By sheer coincidence, I arrived at Crawford to serve as a writing mentor a few days after the so-called riot. Julie Elliott, the principal then, was more upset by the exaggerated media accounts than by the relatively small number of students who had broken rules and were being disciplined. She was enthusiastic about Crawford’s culturally rich student body. The surrounding neighborhood was a landing zone for refugees from Asia, Africa, the Middle East and the Americas. In a world atlas, she traced their homelands; it looked like a Cold War map of U.S. military interventions from Vietnam to Somalia.

Ironically, children of war were relocated from the world’s most dangerous neighborhoods to one of San Diego’s most dangerous neighborhoods, where they competed with established residents for housing and jobs. No wonder Crawford High School was a flash point for cultural conflict. Yet Elliott claimed it was really the opposite. Who was right?

Over the next year, I navigated the passageways where cliques from Vietnam, Sudan or Mexico met before school. As soon as the bell rang, the cliques broke up and kids poured into classes. At lunch, new cliques formed, based on interests, from hip-hop to study groups. I was intrigued by the way the students flowed in and out of social categories. They looked like schools of brightly colored fish that cluster about an underwater coral reef. With my bow tie and briefcase, I might have seemed to them like a weird scuba diver. Yet they appeared unthreatened by my presence. As I marveled at their magical interactions, I felt utterly safe. Branded with a bad rep for riot, Crawford actually seemed friendly, comfortable and tolerant.

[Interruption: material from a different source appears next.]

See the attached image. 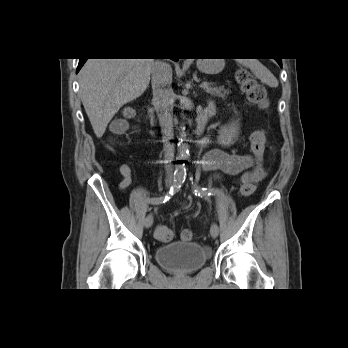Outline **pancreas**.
<instances>
[{"label":"pancreas","instance_id":"pancreas-1","mask_svg":"<svg viewBox=\"0 0 348 348\" xmlns=\"http://www.w3.org/2000/svg\"><path fill=\"white\" fill-rule=\"evenodd\" d=\"M206 92L214 95V96H219L224 98L226 94H229L228 90H224L223 88L220 87H213V86H208L205 88Z\"/></svg>","mask_w":348,"mask_h":348}]
</instances>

Beneath the coral reef lay a reservoir of pain and suffering that emerged in students’ writing. They had witnessed massacres, endured starvation, fled burning refugee camps, been hunted by la migra, survived drive-by shootings. When I naively directed students to “Raise your hand if you’ve heard gunshots near home,” nearly all hands shot up. I coaxed them to read their stories aloud. Their tales of abuse, abandonment, hunger and genocide left me trembling. Yet most were not bitter complainers. On the contrary, immigrants admired their parents’ sacrifices and appreciated America as a land of freedom, even as they struggled with harsh realities. Compared to the violence they had experienced abroad and at home, the “riot” was a bad joke.

I’ve had the privilege of teaching extraordinary students at other schools, but no campus has quite the ambience of Crawford High. What is Crawford’s secret? The magical formula is that when all students belong to minorities, no group dominates. (See the ethnic breakdown on the opposite page.) Imagine a society where everyone is different and all depend on good relations. Crawford is no Utopia, but it hasn’t had a disturbance since 1997.